Armés d’une discipline de fer, Abdulmanap et ses disciples ont amené au MMA une équation comparable à celle qu’était, aux débuts du style, le jiu-jitsu brésilien (« BJJ ») de l’école Gracie. La rivalité entre la lutte daghestanaise, le «BJJ » et la lutte gréco-romaine plus classique pratiquée aux USA est l’un des grands enjeux du MMA moderne, et à l’heure actuelle, c’est bien l’école Nurmagomedov qui a pris un solide ascendant sur les autres.
Khabib Nurmagomedov : de légende à entraîneur des nouveaux champions
Depuis sa retraite, précipitée par le décès d’Abdulmanap, Khabib Nurmagomedov a pris sa suite à la tête du gym Eagles MMA, où s’entraînent la plupart des champions issus du Daghestan. L’ex-champion semble promis à devenir lui aussi un coach à succès, maintenant qu’il paraît clair qu’il ne reviendra plus dans l’octogone après avoir refusé des offres mirobolantes de la part de l’UFC.

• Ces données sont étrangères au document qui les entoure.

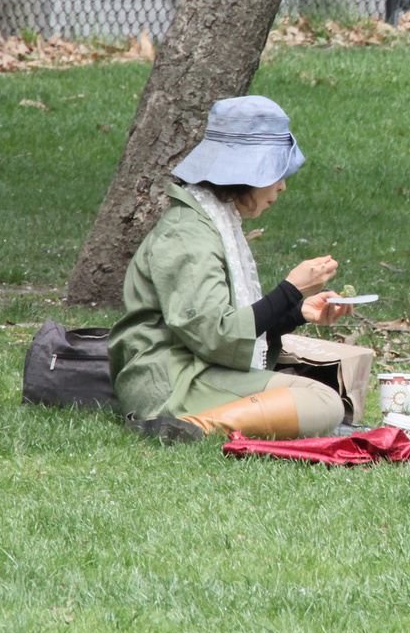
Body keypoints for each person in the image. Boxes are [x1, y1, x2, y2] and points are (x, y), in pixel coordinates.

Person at [110, 96, 353, 443]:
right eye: (275, 172)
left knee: (322, 400)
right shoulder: (187, 233)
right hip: (172, 382)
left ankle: (203, 423)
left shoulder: (212, 221)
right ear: (245, 172)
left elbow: (220, 330)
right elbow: (216, 336)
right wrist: (290, 290)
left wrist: (295, 312)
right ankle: (194, 428)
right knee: (324, 402)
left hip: (198, 369)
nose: (283, 185)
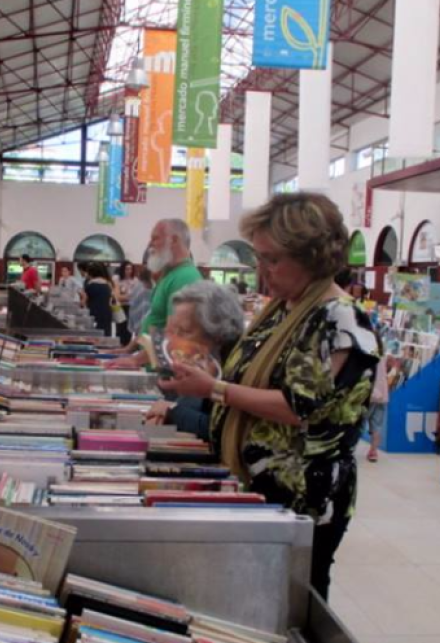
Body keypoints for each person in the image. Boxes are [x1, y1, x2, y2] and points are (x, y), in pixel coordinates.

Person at [159, 193, 380, 600]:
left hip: (302, 497)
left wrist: (216, 390)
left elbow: (300, 407)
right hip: (258, 485)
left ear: (312, 255)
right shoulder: (281, 310)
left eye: (272, 259)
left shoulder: (340, 319)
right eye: (259, 257)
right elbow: (247, 372)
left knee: (293, 600)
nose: (262, 270)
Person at [145, 282, 245, 440]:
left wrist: (172, 411)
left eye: (184, 332)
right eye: (174, 330)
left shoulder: (236, 370)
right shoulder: (200, 363)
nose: (175, 339)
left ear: (217, 334)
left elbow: (221, 428)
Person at [108, 219, 202, 367]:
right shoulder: (170, 275)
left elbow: (175, 337)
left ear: (174, 240)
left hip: (164, 375)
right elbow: (153, 319)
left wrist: (136, 360)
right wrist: (129, 349)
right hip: (151, 366)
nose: (150, 245)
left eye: (155, 238)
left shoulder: (184, 278)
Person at [81, 262, 115, 336]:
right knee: (105, 334)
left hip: (94, 313)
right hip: (106, 313)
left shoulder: (89, 285)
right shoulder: (108, 284)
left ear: (90, 273)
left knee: (94, 335)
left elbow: (83, 302)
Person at [127, 267, 154, 339]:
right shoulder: (148, 289)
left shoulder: (137, 287)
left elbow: (132, 305)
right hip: (147, 324)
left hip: (138, 321)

Le succès du Daghestan en MMA dépasse les frontières de la région
Mais cette success story caucasienne dépasse les frontières étroites du Daghestan. Elle s’inscrit dans une réalité plus globale : tout d’abord, celle de la culture de réussite sportive installée au sein de l’ex-URSS. La performance sportive, en sports individuels comme collectifs, était érigée en véritable culte durant la Guerre Froide, un « soft power » très important face aux USA et à l’autre pays communiste majeur, la Chine. Le succès de cette politique se calculait en médailles aux Jeux Olympiques, dans des disciplines telles que la lutte (le plus grand lutteur de tous les temps, Alexander Kareline, Russe, présente un bilan en carrière de 887-2) ou la boxe, futures composantes majeures du MMA.

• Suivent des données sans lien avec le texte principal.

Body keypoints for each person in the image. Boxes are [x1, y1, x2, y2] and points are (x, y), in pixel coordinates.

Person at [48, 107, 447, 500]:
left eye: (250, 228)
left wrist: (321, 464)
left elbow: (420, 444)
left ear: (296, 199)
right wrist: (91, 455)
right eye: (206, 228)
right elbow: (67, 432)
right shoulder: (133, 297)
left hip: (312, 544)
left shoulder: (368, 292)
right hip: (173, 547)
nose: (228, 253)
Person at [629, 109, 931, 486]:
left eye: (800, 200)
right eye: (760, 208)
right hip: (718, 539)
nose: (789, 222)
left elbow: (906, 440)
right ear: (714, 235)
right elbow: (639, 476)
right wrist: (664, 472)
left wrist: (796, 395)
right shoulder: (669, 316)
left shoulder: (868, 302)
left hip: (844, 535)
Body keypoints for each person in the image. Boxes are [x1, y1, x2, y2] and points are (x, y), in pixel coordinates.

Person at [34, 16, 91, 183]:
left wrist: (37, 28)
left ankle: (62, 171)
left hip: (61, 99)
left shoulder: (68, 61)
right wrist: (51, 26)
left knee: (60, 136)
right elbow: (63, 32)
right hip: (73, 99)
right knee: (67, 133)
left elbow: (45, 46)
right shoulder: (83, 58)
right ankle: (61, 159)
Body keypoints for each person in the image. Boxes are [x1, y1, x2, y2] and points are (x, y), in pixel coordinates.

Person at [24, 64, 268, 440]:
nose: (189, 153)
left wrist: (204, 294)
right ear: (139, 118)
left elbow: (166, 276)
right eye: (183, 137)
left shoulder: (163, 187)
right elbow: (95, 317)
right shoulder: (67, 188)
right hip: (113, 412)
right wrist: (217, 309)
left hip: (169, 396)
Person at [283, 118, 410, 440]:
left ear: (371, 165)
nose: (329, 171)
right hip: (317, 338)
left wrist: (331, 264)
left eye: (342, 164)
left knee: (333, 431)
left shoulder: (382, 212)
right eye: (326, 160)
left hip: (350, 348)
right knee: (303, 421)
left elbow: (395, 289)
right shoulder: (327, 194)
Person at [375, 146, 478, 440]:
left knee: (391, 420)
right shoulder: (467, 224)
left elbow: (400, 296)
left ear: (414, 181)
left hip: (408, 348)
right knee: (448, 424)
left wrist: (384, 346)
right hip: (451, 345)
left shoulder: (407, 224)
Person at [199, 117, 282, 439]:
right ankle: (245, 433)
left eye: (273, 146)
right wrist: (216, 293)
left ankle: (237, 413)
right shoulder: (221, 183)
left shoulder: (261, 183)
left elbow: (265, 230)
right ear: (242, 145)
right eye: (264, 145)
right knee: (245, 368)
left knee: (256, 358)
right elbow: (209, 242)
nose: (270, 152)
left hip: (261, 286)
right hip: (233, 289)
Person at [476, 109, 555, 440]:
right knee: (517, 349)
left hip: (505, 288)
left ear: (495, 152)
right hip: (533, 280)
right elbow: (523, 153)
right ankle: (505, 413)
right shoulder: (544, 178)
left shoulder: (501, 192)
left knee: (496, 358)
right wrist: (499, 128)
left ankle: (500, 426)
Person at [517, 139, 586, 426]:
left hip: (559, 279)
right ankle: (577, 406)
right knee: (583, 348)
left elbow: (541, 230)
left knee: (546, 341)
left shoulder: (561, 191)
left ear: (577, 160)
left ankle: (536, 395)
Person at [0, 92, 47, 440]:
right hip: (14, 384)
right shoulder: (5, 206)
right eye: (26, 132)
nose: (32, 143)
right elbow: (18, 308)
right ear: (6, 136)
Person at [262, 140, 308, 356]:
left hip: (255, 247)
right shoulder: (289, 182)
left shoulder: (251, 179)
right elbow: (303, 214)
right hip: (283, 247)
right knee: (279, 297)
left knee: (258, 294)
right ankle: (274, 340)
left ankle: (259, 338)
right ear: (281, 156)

Le Daghestan et sa tradition de lutte profondément enracinée
La lutte, devenue l’arme principale de l’arsenal daghestanais, est aussi un sport ancré depuis des temps immémoriaux en Asie Centrale et dans le Caucase, introduit par les tribus nomades comme les Huns qui ont conquis la région à travers l’Histoire. En Mongolie, son ancêtre est toujours pratiqué sous le nom de « lutte mongole ». La Géorgie, voisine directe du Daghestan, pratique le « chidaoba », forme locale de lutte, depuis l’Antiquité et Merab Dvalishvili, champion bantamweight de l’UFC, est l’un des meilleurs lutteurs de l’organisation. Il a récemment battu… Usman Nurmagomedov, preuve que le Daghestan n’est pas invincible en MMA.

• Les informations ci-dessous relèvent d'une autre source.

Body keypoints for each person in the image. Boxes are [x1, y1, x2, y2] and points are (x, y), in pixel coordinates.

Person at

Quant à la Tchétchénie, autre république caucasienne de Russie, elle n’est pas en reste avec en tête de gondole Khamzat Chimaev, 3e de la catégorie middleweight de l’UFC et promis à un combat pour le titre en 2025. Sa principale qualité ? Sa lutte, bien sûr. Le Caucase n’en a pas fini de tutoyer les sommets du MMA mondial… pour mieux les amener au sol.